┌─ WORKING DATA

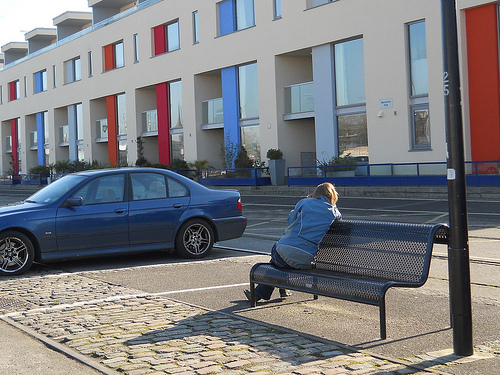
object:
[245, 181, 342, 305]
woman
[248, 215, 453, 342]
bench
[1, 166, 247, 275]
car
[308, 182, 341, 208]
hair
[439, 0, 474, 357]
pole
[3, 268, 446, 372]
ground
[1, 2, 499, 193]
building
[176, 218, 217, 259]
wheel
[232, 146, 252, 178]
bush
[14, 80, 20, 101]
window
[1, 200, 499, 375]
parking lot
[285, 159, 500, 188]
fence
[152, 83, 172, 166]
streak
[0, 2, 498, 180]
wall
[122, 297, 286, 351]
shadow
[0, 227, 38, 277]
wheel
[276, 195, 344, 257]
jacket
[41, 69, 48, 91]
window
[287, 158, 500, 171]
railing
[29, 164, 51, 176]
shrubbery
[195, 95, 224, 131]
balcony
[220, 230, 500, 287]
sidewalk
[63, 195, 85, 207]
mirror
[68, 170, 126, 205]
window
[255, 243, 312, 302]
jeans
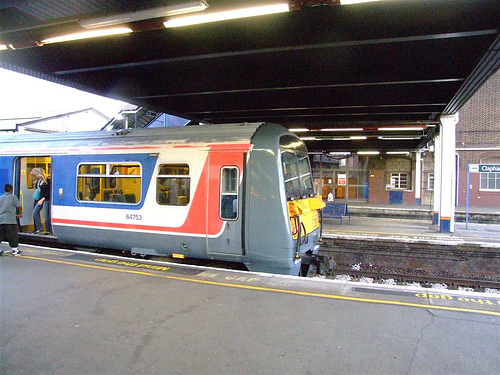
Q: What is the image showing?
A: It is showing a station.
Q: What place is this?
A: It is a station.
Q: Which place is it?
A: It is a station.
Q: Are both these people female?
A: No, they are both male and female.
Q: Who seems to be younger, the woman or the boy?
A: The boy is younger than the woman.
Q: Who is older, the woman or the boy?
A: The woman is older than the boy.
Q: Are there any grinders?
A: No, there are no grinders.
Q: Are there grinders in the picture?
A: No, there are no grinders.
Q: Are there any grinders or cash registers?
A: No, there are no grinders or cash registers.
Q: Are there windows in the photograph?
A: Yes, there is a window.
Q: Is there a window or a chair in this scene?
A: Yes, there is a window.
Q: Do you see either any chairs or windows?
A: Yes, there is a window.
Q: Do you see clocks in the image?
A: No, there are no clocks.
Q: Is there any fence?
A: No, there are no fences.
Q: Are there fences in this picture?
A: No, there are no fences.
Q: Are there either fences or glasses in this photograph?
A: No, there are no fences or glasses.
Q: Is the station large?
A: Yes, the station is large.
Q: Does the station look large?
A: Yes, the station is large.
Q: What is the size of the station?
A: The station is large.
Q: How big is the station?
A: The station is large.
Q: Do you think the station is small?
A: No, the station is large.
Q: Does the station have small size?
A: No, the station is large.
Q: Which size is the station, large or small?
A: The station is large.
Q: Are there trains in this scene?
A: Yes, there is a train.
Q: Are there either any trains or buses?
A: Yes, there is a train.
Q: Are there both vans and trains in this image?
A: No, there is a train but no vans.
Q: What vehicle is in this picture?
A: The vehicle is a train.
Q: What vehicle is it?
A: The vehicle is a train.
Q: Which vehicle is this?
A: This is a train.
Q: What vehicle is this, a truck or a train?
A: This is a train.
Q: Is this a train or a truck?
A: This is a train.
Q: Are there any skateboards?
A: No, there are no skateboards.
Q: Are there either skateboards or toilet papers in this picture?
A: No, there are no skateboards or toilet papers.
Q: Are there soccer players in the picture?
A: No, there are no soccer players.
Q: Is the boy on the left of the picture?
A: Yes, the boy is on the left of the image.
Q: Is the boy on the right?
A: No, the boy is on the left of the image.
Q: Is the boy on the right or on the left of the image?
A: The boy is on the left of the image.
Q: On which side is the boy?
A: The boy is on the left of the image.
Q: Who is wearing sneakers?
A: The boy is wearing sneakers.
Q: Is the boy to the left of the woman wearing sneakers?
A: Yes, the boy is wearing sneakers.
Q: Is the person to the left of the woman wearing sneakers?
A: Yes, the boy is wearing sneakers.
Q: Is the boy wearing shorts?
A: No, the boy is wearing sneakers.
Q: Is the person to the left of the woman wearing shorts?
A: No, the boy is wearing sneakers.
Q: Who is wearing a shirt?
A: The boy is wearing a shirt.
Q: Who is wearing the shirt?
A: The boy is wearing a shirt.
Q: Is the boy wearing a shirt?
A: Yes, the boy is wearing a shirt.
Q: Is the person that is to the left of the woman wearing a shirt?
A: Yes, the boy is wearing a shirt.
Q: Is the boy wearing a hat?
A: No, the boy is wearing a shirt.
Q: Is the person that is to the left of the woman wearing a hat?
A: No, the boy is wearing a shirt.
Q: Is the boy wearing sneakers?
A: Yes, the boy is wearing sneakers.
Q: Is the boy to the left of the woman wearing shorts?
A: No, the boy is wearing sneakers.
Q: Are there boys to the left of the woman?
A: Yes, there is a boy to the left of the woman.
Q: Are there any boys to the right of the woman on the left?
A: No, the boy is to the left of the woman.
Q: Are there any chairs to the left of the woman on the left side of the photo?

└─

▸ **GIVEN REQUEST**
Copy out all of the data above word for word, leaving out the pictures.

▸ **EXERCISE ANSWER**
object:
[245, 181, 342, 305]
woman
[248, 215, 453, 342]
bench
[1, 166, 247, 275]
car
[308, 182, 341, 208]
hair
[439, 0, 474, 357]
pole
[3, 268, 446, 372]
ground
[1, 2, 499, 193]
building
[176, 218, 217, 259]
wheel
[232, 146, 252, 178]
bush
[14, 80, 20, 101]
window
[1, 200, 499, 375]
parking lot
[285, 159, 500, 188]
fence
[152, 83, 172, 166]
streak
[0, 2, 498, 180]
wall
[122, 297, 286, 351]
shadow
[0, 227, 38, 277]
wheel
[276, 195, 344, 257]
jacket
[41, 69, 48, 91]
window
[287, 158, 500, 171]
railing
[29, 164, 51, 176]
shrubbery
[195, 95, 224, 131]
balcony
[220, 230, 500, 287]
sidewalk
[63, 195, 85, 207]
mirror
[68, 170, 126, 205]
window
[255, 243, 312, 302]
jeans
Q: What is the image showing?
A: It is showing a station.
Q: What place is this?
A: It is a station.
Q: Which place is it?
A: It is a station.
Q: Are both these people female?
A: No, they are both male and female.
Q: Who seems to be younger, the woman or the boy?
A: The boy is younger than the woman.
Q: Who is older, the woman or the boy?
A: The woman is older than the boy.
Q: Are there any grinders?
A: No, there are no grinders.
Q: Are there grinders in the picture?
A: No, there are no grinders.
Q: Are there any grinders or cash registers?
A: No, there are no grinders or cash registers.
Q: Are there windows in the photograph?
A: Yes, there is a window.
Q: Is there a window or a chair in this scene?
A: Yes, there is a window.
Q: Do you see either any chairs or windows?
A: Yes, there is a window.
Q: Do you see clocks in the image?
A: No, there are no clocks.
Q: Is there any fence?
A: No, there are no fences.
Q: Are there fences in this picture?
A: No, there are no fences.
Q: Are there either fences or glasses in this photograph?
A: No, there are no fences or glasses.
Q: Is the station large?
A: Yes, the station is large.
Q: Does the station look large?
A: Yes, the station is large.
Q: What is the size of the station?
A: The station is large.
Q: How big is the station?
A: The station is large.
Q: Do you think the station is small?
A: No, the station is large.
Q: Does the station have small size?
A: No, the station is large.
Q: Which size is the station, large or small?
A: The station is large.
Q: Are there trains in this scene?
A: Yes, there is a train.
Q: Are there either any trains or buses?
A: Yes, there is a train.
Q: Are there both vans and trains in this image?
A: No, there is a train but no vans.
Q: What vehicle is in this picture?
A: The vehicle is a train.
Q: What vehicle is it?
A: The vehicle is a train.
Q: Which vehicle is this?
A: This is a train.
Q: What vehicle is this, a truck or a train?
A: This is a train.
Q: Is this a train or a truck?
A: This is a train.
Q: Are there any skateboards?
A: No, there are no skateboards.
Q: Are there either skateboards or toilet papers in this picture?
A: No, there are no skateboards or toilet papers.
Q: Are there soccer players in the picture?
A: No, there are no soccer players.
Q: Is the boy on the left of the picture?
A: Yes, the boy is on the left of the image.
Q: Is the boy on the right?
A: No, the boy is on the left of the image.
Q: Is the boy on the right or on the left of the image?
A: The boy is on the left of the image.
Q: On which side is the boy?
A: The boy is on the left of the image.
Q: Who is wearing sneakers?
A: The boy is wearing sneakers.
Q: Is the boy to the left of the woman wearing sneakers?
A: Yes, the boy is wearing sneakers.
Q: Is the person to the left of the woman wearing sneakers?
A: Yes, the boy is wearing sneakers.
Q: Is the boy wearing shorts?
A: No, the boy is wearing sneakers.
Q: Is the person to the left of the woman wearing shorts?
A: No, the boy is wearing sneakers.
Q: Who is wearing a shirt?
A: The boy is wearing a shirt.
Q: Who is wearing the shirt?
A: The boy is wearing a shirt.
Q: Is the boy wearing a shirt?
A: Yes, the boy is wearing a shirt.
Q: Is the person that is to the left of the woman wearing a shirt?
A: Yes, the boy is wearing a shirt.
Q: Is the boy wearing a hat?
A: No, the boy is wearing a shirt.
Q: Is the person that is to the left of the woman wearing a hat?
A: No, the boy is wearing a shirt.
Q: Is the boy wearing sneakers?
A: Yes, the boy is wearing sneakers.
Q: Is the boy to the left of the woman wearing shorts?
A: No, the boy is wearing sneakers.
Q: Are there boys to the left of the woman?
A: Yes, there is a boy to the left of the woman.
Q: Are there any boys to the right of the woman on the left?
A: No, the boy is to the left of the woman.
Q: Are there any chairs to the left of the woman on the left side of the photo?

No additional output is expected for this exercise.